First of all thank you to all ACI member for what you all did in the past and going to do in the future. And also thank you Marc for posting this status quo on the Aave DAO.
I have said it multiple times that the creation of ACI was the turning point within the DAO. From a good protocol but bad DAO to the best and by far biggest lending protocol and the best DAO ive witnessed from a delegate perspective in multiple DAOs.
The numbers are speaking for themselves which can be checked here, visible to anyone: Aave Analytics | TokenLogic
Now talking about the improvements for the future.
L2 landscape
I completely agree that in the beginning months and years it was crucial to deploy Aave on as many L2 as possible that seemed to be bringing additionally revenue to the DAO.
But this landscape has changed a lot, there are now hundreds of L2 with little to no upside or benefit to the DAO. Most of these are just VC cashgrabs, where founder exit after their token unlocks after their vesting period ends.
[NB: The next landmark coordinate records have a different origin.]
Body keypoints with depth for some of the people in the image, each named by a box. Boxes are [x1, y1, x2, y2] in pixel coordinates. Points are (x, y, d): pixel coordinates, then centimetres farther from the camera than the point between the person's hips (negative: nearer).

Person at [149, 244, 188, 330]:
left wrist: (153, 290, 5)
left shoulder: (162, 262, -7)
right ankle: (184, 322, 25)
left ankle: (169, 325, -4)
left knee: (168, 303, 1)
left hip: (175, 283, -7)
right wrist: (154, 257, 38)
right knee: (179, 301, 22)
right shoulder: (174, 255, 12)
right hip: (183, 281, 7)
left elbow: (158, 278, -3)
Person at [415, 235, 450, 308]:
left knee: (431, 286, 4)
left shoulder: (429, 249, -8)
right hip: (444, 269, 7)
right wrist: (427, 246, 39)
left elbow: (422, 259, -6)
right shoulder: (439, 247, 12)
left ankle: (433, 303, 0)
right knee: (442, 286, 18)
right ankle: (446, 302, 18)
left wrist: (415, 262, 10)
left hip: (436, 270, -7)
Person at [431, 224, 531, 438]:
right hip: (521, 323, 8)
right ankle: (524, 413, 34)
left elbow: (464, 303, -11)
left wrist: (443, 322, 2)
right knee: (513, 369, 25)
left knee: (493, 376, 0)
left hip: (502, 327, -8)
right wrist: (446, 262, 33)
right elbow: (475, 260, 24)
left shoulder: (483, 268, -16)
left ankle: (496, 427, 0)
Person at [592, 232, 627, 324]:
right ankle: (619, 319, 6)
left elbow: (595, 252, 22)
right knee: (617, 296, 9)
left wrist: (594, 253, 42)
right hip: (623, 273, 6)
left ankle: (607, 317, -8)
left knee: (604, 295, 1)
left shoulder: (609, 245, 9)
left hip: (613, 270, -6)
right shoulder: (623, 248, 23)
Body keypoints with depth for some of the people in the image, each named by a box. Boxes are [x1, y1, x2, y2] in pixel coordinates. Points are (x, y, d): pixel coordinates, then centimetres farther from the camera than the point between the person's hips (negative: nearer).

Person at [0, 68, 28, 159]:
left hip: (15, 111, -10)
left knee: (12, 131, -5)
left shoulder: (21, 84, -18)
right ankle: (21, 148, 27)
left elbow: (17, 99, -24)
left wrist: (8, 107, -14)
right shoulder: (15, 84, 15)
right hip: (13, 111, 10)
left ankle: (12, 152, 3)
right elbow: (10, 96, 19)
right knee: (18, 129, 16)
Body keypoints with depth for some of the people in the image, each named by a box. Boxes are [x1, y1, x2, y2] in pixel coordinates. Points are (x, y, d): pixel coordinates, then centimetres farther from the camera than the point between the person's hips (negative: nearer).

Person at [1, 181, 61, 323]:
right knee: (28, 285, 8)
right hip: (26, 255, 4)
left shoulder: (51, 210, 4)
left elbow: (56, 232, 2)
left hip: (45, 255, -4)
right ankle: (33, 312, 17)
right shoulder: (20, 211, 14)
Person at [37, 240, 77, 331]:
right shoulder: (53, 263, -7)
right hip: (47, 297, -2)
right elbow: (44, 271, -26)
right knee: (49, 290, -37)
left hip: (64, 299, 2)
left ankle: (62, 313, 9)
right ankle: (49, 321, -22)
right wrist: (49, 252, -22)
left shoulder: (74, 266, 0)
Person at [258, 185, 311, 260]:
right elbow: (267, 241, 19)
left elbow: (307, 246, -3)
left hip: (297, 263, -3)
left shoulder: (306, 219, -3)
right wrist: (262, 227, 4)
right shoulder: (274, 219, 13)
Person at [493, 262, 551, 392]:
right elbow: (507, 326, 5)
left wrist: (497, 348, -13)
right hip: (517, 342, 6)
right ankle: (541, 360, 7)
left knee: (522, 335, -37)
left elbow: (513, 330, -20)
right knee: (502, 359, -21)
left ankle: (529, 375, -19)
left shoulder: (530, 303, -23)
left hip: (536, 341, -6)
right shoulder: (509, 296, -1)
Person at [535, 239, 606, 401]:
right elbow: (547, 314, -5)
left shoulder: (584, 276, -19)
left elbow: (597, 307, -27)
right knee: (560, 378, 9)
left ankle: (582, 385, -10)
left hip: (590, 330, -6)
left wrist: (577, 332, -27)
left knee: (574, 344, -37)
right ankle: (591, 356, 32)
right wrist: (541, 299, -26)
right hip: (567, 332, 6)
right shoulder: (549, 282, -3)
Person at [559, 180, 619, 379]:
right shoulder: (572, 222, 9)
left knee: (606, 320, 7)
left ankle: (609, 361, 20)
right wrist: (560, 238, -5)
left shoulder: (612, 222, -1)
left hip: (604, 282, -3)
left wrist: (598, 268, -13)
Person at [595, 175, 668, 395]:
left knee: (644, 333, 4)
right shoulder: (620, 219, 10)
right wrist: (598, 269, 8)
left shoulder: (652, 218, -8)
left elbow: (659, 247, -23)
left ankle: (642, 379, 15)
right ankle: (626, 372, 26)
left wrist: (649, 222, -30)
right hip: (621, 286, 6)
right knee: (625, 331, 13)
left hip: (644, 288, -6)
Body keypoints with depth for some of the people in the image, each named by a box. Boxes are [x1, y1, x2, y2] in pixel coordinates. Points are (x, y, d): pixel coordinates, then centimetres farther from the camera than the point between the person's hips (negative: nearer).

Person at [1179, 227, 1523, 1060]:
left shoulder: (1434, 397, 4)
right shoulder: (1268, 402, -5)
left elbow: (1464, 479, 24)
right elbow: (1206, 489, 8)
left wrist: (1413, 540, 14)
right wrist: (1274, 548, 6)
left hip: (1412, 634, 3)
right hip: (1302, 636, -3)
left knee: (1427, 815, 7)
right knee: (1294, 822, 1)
These L2 often do not add any significant value, user or TVL to their chains and do not have that one PMF to justify their existence unlike some exceptions like Hyperliquid.
Therefor I am supportive of winding down business on all L1 or L2 that simply do no generate enough meaningful revenue to the DAO.
This will free capacities and give SP room to focus on other ventures that benefit the DAO.
More insights on how I see new deployments happen will be shared in the upcoming proposal.
Friendly Fork
The friendly fork model had a good intention but bad execution where the DAO was too friendly towards these forks, allowing the DAO only little upside.
Im not saying its bad overall and there is a business case, also there have been great examples of good FF, but overall it needs a revamp. I tried it a few months ago and realized that the proposal also wasn’t good, and needs more work.
Insights on how I see the FF model can be seen here [ARFC] Strategic Opportunity Framework for Friendly Forks and Whitelabel Instances, although like I mentioned, there still needs to be a complete rework. As ACI is preparing something, I will wait for now and share my ideas and comments there.
Service provider alignment
This is something I have been thinking for a while now. Anyone who is willing to push Aave and the DAO to be number 1 all the time, deserves a “bonus”.
In the past the DAO had many good and bad examples of SP.
The bad ones left for competition and now pay the price for it, by getting less than what they would have gotten from the Aave DAO. If there was a KPI bonus back then, they would have not gotten it for sure.
But given that the current field of SP is absolute peak performance, they can monetize their hard work. The better their KPI, the better the payment.
Its a WIN WIN situation, as likely everyone will work even harder for themselves and thus also for the DAO.
By adding AAVE vesting schemes to this, any SP is even more focused on making Aave great and also (hopefully) the token as well.
I do have some questions here, but again, I will ask those on the respective proposal.
From a Low-Margin Business to a High-Margin Business
Continuing focusing on GHO is definitely the right choice, even if costs are huge to bootstrap big marketcap size stablecoins, its a natural match to the lending business.
I do also agree with @stani there there are likely also other ventures that can be pursued to grow the DAOs revenue like vaults with pre defined Defi yield strategies. Even if these strategies could be very simple and likely be more on the safer side of risk/reward it could boost revenue.
Basically a one click solution that deposits collateral, borrows against it based on the choosen strategy with partners like Pendle, Ethena, etc.